The Relationship Between Renewables

The Northwest is the leader in renewable energy with over 50% of our region’s power being provided by renewables. Hydro accounts for 46% annually, with wind providing 9% and solar contributing around 1% to the mix. Due to climate concerns, our reliance on renewable generation will continue to grow as we move to a carbon-free future.

In fact, many Northwest cities and states have committed to bold clean energy goals. Washington set the bar especially high, passing legislation that aims for 100% clean energy by the year 2045. Cities like Boise and Portland also plan to go completely carbon-free with their energy in the next three decades.

Luckily for us, our largest renewable, hydropower, is helping us in our quest to go greener.

Wind and solar power represent important, growing energy resources in the Northwest. They also share a common trait; they are intermittent. This means their electric output fluctuates based on the availability of wind and sunshine.

The challenge for grid operators is that if there is too much or too little power at any one time, blackouts can occur. To balance the grid, we need electric generation to fill in the gaps.

Fortunately, hydroelectric dams can quickly react, releasing water into their turbines when more power is necessary and holding that water back when there is already enough.
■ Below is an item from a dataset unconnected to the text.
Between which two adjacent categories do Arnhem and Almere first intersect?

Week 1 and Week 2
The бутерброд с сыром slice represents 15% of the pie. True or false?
With hydropower, this important balancing role can be filled without any carbon-emissions.

This harmony between renewables is allowing the Northwest to expand its adoption of solar and wind rapidly. As a region, we’re able to set high goals for carbon-free energy and add these new technologies at a fast pace. Doing so has also allowed us to be more proactive about climate change and its risks to endangered species like orcas and salmon.

Equally as important, our long-standing hydroelectric dams have allowed the Northwest to add thousands of megawatts of renewable resources reliably and at a relatively low price. Northwestern states still have the lowest electricity costs in the nation.

The future for carbon-free energy in the Northwest is promising. Partnered together, hydro, solar, and wind make an excellent team of renewables.